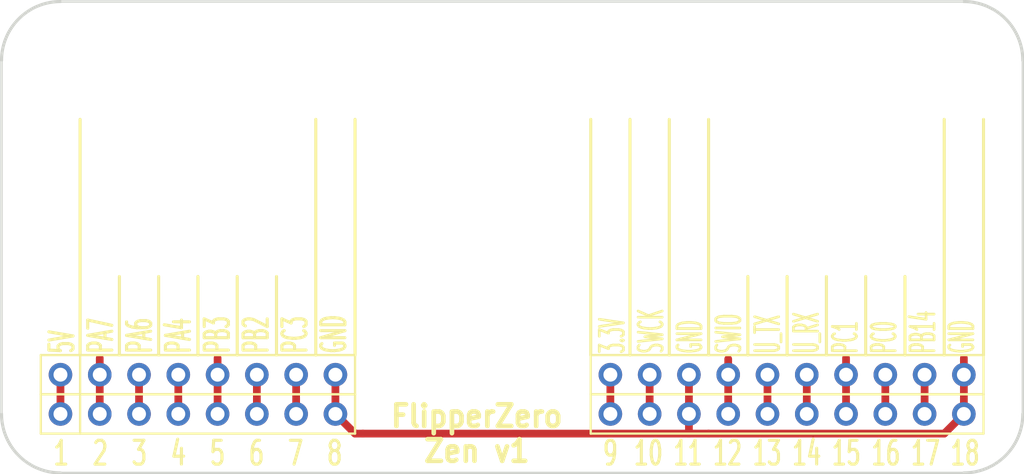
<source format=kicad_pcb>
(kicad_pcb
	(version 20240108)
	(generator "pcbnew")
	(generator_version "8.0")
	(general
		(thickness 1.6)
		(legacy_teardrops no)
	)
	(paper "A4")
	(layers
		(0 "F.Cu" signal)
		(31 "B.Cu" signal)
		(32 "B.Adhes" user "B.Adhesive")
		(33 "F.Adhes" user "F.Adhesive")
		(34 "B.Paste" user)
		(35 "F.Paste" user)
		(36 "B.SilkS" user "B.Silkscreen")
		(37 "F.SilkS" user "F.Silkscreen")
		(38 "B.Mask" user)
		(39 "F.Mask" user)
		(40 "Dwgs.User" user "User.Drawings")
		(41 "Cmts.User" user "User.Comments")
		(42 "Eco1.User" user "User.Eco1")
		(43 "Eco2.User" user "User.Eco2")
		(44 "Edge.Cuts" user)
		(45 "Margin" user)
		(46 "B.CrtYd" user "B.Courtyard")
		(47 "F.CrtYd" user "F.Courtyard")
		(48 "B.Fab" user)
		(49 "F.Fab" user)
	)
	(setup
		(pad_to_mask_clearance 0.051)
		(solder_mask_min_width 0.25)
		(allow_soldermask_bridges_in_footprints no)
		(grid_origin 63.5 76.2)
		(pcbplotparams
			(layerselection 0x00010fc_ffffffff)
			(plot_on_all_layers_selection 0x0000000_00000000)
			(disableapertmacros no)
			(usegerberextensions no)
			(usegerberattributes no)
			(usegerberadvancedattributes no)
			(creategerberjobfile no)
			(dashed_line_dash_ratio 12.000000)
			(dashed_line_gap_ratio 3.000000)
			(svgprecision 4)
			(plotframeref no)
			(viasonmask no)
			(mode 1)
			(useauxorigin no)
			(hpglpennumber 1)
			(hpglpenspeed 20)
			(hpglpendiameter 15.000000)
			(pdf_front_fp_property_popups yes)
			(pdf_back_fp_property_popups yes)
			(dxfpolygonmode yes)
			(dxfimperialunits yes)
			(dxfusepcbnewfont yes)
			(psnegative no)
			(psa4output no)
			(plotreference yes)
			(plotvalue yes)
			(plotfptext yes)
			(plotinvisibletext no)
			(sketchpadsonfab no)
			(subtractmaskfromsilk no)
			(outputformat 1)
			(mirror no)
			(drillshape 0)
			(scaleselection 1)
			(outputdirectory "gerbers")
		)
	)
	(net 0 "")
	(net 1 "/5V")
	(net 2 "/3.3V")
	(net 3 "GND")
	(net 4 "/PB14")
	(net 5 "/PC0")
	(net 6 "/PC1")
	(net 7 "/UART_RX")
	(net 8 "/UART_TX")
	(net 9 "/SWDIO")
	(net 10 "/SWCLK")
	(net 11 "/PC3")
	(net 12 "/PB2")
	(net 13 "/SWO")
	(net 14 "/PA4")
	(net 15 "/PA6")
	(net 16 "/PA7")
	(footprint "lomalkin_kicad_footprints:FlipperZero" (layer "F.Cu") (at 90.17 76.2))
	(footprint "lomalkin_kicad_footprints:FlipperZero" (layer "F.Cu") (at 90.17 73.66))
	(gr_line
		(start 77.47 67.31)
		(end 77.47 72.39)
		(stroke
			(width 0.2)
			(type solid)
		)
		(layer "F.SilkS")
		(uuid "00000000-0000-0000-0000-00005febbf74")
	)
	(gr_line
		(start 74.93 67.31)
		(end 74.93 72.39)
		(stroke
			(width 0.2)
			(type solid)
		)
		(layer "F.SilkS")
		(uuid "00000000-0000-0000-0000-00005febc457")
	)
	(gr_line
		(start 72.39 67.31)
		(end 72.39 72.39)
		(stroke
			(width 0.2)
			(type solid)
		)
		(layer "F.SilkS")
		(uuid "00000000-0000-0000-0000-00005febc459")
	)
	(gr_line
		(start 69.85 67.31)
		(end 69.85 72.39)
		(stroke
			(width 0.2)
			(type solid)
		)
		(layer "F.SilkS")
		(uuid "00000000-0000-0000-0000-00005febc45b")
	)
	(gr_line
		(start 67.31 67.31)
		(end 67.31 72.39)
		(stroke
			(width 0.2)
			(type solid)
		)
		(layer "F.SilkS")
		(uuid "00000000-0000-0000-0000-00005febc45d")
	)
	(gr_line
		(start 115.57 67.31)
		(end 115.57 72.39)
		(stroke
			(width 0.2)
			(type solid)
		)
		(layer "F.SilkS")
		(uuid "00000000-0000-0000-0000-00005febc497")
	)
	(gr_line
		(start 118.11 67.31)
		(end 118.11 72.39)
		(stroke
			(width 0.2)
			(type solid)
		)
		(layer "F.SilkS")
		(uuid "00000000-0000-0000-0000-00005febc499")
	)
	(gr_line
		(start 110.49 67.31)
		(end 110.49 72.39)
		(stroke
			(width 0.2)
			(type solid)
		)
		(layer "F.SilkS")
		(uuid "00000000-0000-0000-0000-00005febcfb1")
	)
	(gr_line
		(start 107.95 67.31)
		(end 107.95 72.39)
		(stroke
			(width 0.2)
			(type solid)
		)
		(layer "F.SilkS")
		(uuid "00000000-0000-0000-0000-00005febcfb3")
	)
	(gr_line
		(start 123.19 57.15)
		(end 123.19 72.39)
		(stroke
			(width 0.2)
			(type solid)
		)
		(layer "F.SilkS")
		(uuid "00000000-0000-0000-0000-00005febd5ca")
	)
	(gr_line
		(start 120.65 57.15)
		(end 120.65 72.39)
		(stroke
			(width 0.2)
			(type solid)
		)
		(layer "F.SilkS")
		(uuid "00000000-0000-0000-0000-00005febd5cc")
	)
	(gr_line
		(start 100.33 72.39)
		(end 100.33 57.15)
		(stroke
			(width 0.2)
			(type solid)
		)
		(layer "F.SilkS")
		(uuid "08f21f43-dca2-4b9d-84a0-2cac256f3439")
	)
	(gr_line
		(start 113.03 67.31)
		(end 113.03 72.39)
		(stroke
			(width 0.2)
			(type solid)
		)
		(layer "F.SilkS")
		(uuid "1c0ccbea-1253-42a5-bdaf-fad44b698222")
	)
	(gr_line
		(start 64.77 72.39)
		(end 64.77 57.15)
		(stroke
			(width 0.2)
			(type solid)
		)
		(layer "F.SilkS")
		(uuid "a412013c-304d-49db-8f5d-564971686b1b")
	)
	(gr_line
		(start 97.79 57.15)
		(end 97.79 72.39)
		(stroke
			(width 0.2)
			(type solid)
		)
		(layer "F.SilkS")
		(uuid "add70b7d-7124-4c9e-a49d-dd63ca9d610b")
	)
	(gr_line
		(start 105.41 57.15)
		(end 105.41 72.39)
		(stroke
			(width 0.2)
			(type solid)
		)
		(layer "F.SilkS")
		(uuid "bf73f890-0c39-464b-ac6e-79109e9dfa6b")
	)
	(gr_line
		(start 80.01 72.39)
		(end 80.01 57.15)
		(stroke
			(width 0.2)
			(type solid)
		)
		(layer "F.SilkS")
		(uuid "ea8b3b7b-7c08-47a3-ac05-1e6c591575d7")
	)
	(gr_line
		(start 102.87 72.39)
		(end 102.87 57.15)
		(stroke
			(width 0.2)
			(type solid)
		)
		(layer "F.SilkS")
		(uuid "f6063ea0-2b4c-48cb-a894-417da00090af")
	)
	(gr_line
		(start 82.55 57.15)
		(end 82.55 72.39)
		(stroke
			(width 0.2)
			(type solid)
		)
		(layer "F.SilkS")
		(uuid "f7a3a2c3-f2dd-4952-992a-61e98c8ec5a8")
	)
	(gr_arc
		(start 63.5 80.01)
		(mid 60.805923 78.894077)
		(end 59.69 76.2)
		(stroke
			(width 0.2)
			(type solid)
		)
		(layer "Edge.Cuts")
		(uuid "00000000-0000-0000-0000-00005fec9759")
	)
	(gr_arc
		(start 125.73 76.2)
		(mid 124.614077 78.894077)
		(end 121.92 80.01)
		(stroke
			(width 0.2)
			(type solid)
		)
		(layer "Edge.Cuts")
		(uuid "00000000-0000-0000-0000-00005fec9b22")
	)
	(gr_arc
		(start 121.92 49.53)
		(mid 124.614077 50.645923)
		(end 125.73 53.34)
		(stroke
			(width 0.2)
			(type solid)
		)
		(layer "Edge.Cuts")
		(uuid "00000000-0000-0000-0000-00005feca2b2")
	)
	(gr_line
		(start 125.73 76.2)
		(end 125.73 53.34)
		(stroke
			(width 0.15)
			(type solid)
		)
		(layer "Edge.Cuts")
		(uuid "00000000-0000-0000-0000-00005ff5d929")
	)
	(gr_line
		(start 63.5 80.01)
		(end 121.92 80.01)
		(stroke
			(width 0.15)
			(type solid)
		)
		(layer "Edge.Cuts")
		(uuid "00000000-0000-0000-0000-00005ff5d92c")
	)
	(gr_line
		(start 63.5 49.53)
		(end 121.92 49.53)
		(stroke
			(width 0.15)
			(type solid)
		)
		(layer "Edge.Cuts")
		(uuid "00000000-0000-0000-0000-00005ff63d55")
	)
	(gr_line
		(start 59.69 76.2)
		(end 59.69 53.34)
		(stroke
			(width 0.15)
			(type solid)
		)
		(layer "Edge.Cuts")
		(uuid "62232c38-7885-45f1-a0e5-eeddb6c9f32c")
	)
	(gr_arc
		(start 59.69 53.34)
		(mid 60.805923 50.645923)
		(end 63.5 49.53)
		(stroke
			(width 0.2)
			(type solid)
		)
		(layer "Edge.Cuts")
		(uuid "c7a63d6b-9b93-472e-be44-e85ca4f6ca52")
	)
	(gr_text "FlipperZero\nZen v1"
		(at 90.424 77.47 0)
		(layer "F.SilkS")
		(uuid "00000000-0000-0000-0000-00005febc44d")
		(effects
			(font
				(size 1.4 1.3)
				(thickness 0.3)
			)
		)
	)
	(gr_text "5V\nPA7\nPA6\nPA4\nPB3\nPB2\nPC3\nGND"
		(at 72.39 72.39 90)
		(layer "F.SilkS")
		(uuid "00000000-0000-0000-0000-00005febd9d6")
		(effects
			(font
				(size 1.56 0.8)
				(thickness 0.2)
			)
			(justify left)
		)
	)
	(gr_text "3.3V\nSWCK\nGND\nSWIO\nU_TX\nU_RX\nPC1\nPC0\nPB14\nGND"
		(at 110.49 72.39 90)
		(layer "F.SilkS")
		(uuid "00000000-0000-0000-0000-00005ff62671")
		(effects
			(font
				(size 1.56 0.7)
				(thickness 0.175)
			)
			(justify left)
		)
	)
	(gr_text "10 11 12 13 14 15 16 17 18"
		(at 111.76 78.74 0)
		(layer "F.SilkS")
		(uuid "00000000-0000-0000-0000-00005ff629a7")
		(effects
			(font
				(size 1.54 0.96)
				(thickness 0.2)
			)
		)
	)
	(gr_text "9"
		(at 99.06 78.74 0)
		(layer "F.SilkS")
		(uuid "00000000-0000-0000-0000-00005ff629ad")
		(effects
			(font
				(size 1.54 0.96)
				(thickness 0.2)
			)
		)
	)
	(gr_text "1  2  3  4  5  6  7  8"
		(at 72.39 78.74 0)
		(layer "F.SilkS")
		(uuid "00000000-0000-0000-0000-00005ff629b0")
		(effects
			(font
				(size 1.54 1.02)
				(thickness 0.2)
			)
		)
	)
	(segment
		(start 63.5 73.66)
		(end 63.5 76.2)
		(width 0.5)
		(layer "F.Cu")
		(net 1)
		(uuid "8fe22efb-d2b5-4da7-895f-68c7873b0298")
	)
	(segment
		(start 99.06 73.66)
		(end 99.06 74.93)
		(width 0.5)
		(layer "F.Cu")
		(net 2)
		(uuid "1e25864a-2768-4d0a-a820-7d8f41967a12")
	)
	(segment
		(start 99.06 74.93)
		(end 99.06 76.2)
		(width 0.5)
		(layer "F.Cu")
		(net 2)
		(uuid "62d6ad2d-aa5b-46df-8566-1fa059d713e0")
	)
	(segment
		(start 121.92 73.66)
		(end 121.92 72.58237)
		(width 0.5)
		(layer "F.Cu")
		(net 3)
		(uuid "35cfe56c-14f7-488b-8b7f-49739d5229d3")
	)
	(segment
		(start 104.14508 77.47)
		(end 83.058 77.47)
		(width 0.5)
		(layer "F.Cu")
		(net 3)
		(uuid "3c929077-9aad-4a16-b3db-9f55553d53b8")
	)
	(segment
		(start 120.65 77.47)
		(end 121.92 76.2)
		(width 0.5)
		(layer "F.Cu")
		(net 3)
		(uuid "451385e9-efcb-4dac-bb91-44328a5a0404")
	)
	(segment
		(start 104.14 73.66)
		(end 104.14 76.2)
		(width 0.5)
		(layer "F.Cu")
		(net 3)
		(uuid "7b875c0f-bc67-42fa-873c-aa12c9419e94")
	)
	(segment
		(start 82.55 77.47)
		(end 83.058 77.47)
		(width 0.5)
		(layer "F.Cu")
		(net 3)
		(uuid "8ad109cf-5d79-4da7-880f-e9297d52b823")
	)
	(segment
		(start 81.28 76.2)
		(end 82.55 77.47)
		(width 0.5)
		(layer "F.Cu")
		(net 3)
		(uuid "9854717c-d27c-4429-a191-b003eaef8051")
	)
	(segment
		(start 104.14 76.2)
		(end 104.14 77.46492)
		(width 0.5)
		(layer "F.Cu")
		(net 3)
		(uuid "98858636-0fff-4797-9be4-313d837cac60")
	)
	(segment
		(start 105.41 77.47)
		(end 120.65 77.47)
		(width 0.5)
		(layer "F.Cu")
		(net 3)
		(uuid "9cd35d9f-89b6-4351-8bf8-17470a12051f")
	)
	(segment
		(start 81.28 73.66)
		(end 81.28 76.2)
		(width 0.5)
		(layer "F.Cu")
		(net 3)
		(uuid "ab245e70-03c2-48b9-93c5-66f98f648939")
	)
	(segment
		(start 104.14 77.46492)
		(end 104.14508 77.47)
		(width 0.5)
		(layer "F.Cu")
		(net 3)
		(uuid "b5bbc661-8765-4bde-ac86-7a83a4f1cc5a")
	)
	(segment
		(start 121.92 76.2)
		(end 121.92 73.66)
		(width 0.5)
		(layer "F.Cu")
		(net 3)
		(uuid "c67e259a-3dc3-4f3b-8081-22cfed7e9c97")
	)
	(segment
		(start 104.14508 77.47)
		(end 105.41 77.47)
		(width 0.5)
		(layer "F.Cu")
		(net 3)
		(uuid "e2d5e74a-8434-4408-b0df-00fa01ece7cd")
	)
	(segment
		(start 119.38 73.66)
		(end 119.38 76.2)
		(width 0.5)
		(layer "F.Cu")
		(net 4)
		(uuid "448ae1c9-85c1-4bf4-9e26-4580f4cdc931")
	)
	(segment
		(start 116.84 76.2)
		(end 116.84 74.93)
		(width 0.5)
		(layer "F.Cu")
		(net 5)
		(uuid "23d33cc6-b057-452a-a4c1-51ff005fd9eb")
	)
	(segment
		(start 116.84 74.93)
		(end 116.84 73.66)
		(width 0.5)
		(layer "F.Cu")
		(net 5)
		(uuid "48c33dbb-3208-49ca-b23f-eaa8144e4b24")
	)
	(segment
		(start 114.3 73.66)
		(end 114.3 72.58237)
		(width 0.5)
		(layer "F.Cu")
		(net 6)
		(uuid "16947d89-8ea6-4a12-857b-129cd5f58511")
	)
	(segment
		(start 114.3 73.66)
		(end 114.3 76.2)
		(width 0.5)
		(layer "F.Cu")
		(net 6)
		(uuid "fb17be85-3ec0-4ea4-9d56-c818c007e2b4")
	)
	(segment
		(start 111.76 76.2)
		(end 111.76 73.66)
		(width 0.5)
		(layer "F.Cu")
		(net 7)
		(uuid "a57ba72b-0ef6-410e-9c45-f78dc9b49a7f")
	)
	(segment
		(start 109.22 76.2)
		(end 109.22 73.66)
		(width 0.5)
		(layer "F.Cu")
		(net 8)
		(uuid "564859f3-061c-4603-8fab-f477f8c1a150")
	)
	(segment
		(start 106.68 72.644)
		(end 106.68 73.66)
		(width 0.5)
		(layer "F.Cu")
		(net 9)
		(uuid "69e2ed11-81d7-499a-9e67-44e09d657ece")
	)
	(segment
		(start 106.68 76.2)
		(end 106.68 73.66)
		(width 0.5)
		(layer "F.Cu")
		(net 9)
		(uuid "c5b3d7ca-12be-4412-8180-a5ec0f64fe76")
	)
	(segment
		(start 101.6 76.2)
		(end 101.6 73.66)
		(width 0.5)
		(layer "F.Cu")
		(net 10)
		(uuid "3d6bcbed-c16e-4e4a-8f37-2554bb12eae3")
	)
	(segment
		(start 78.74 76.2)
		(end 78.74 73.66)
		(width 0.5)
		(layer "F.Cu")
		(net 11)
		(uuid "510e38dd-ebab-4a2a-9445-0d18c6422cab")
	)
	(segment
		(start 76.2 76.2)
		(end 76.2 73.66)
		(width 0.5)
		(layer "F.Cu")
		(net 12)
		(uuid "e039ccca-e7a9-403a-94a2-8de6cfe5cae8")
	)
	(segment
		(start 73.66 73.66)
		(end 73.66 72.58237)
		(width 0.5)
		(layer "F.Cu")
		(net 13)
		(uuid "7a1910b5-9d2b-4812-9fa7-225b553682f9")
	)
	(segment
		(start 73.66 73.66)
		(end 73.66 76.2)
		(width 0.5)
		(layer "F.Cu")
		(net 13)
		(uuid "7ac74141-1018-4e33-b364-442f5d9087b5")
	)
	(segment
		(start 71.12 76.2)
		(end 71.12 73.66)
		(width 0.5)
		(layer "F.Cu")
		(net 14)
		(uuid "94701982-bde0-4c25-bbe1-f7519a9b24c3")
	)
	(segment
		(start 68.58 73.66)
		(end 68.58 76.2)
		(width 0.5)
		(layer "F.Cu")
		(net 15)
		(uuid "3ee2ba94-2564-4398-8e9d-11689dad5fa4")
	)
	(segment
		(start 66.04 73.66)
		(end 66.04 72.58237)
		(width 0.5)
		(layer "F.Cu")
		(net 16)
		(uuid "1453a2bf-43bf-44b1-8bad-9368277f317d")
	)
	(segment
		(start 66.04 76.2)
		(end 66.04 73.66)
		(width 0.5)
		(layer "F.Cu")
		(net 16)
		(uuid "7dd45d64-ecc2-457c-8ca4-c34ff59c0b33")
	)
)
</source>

——————————

TASK OBJECTIVE: Your answer should be the lines from the first record down to the line containing "(plotreference yes)", restated exactly, with no pictures.

ANSWER SECTION:
<source format=kicad_pcb>
(kicad_pcb
	(version 20240108)
	(generator "pcbnew")
	(generator_version "8.0")
	(general
		(thickness 1.6)
		(legacy_teardrops no)
	)
	(paper "A4")
	(layers
		(0 "F.Cu" signal)
		(31 "B.Cu" signal)
		(32 "B.Adhes" user "B.Adhesive")
		(33 "F.Adhes" user "F.Adhesive")
		(34 "B.Paste" user)
		(35 "F.Paste" user)
		(36 "B.SilkS" user "B.Silkscreen")
		(37 "F.SilkS" user "F.Silkscreen")
		(38 "B.Mask" user)
		(39 "F.Mask" user)
		(40 "Dwgs.User" user "User.Drawings")
		(41 "Cmts.User" user "User.Comments")
		(42 "Eco1.User" user "User.Eco1")
		(43 "Eco2.User" user "User.Eco2")
		(44 "Edge.Cuts" user)
		(45 "Margin" user)
		(46 "B.CrtYd" user "B.Courtyard")
		(47 "F.CrtYd" user "F.Courtyard")
		(48 "B.Fab" user)
		(49 "F.Fab" user)
	)
	(setup
		(pad_to_mask_clearance 0.051)
		(solder_mask_min_width 0.25)
		(allow_soldermask_bridges_in_footprints no)
		(grid_origin 63.5 76.2)
		(pcbplotparams
			(layerselection 0x00010fc_ffffffff)
			(plot_on_all_layers_selection 0x0000000_00000000)
			(disableapertmacros no)
			(usegerberextensions no)
			(usegerberattributes no)
			(usegerberadvancedattributes no)
			(creategerberjobfile no)
			(dashed_line_dash_ratio 12.000000)
			(dashed_line_gap_ratio 3.000000)
			(svgprecision 4)
			(plotframeref no)
			(viasonmask no)
			(mode 1)
			(useauxorigin no)
			(hpglpennumber 1)
			(hpglpenspeed 20)
			(hpglpendiameter 15.000000)
			(pdf_front_fp_property_popups yes)
			(pdf_back_fp_property_popups yes)
			(dxfpolygonmode yes)
			(dxfimperialunits yes)
			(dxfusepcbnewfont yes)
			(psnegative no)
			(psa4output no)
			(plotreference yes)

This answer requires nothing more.